> WHAT THE EXERCISE ASKS
Select every line containing the word "Prospectador" from the material, and copy those lines.

> DATA PROVIDED
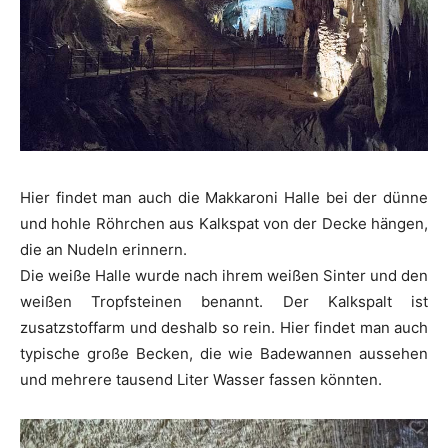
Hier findet man auch die Makkaroni Halle bei der dünne
und hohle Röhrchen aus Kalkspat von der Decke hängen,
die an Nudeln erinnern.
Die weiße Halle wurde nach ihrem weißen Sinter und den
weißen Tropfsteinen benannt. Der Kalkspalt ist
zusatzstoffarm und deshalb so rein. Hier findet man auch
typische große Becken, die wie Badewannen aussehen
und mehrere tausend Liter Wasser fassen könnten.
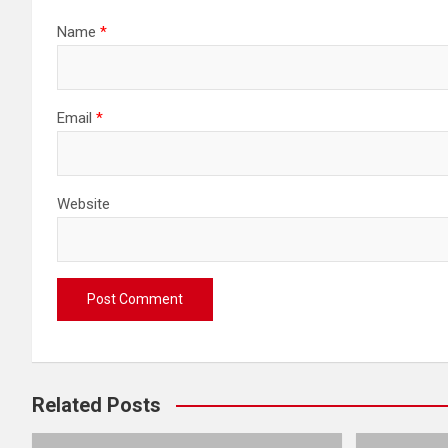
Name
*
Email
*
Website
Related Posts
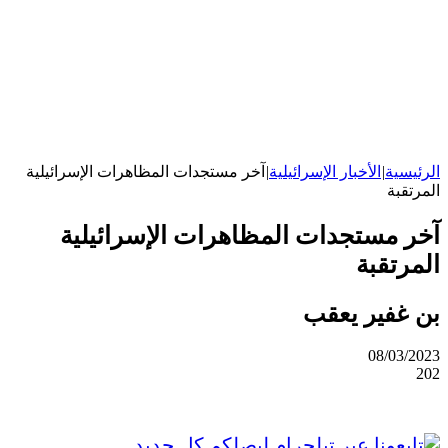
الرئيسية
|
الأخبار الإسرائيلية
|
آخر مستجدات المظاهرات الإسرائيلية
المرتقبة
آخر مستجدات المظاهرات الإسرائيلية
المرتقبة
بن غفير يعقب
08/03/2023
202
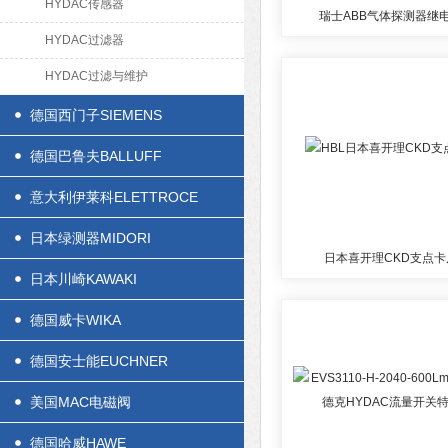
HYDAC传感器
瑞士ABB气体探测器继
HYDAC过滤器
HYDAC过滤与维护
德国西门子SIEMENS
德国巴鲁夫BALLUFF
意大利伊莱科ELETTROCE
日本绿测器MIDORI
日本喜开理CKD支点卡
日本川崎KAWAKI
德国威卡WIKA
德国安士能EUCHNER
美国MAC电磁阀
德国哈威HAWE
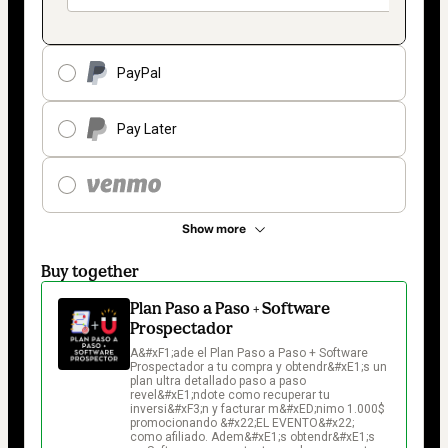
PayPal
Pay Later
Show more
Buy together
Plan Paso a Paso + Software
Prospectador
A&#xF1;ade el Plan Paso a Paso + Software 
Prospectador a tu compra y obtendr&#xE1;s un 
plan ultra detallado paso a paso 
revel&#xE1;ndote como recuperar tu 
inversi&#xF3;n y facturar m&#xED;nimo 1.000$ 
promocionando &#x22;EL EVENTO&#x22; 
como afiliado. Adem&#xE1;s obtendr&#xE1;s 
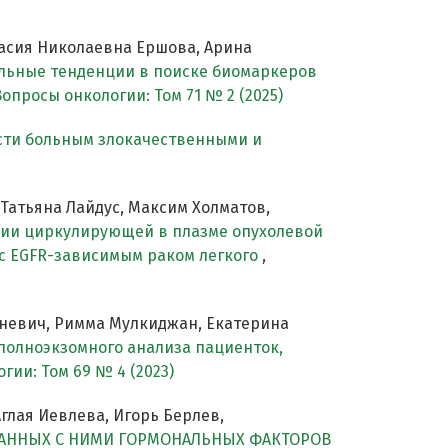
тасия Николаевна Ершова, Арина
льные тенденции в поиске биомаркеров
Вопросы онкологии: Том 71 № 2 (2025)
сти больным злокачественными и
 Татьяна Лайдус, Максим Холматов,
ии циркулирующей в плазме опухолевой
 с EGFR-зависимым раком легкого
,
воневич, Римма Мулкиджан, Екатерина
полноэкзомного анализа пациенток,
гии: Том 69 № 4 (2023)
глая Иевлева, Игорь Берлев,
ВАННЫХ С НИМИ ГОРМОНАЛЬНЫХ ФАКТОРОВ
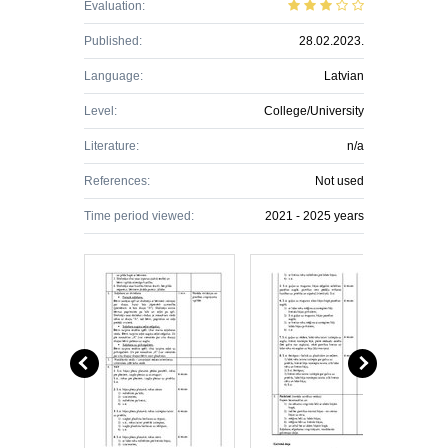
Evaluation:
Published:
28.02.2023.
Language:
Latvian
Level:
College/University
Literature:
n/a
References:
Not used
Time period viewed:
2021 - 2025 years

> OUTPUT
Prospectador
Prospectador a tu compra y obtendr&#xE1;s un 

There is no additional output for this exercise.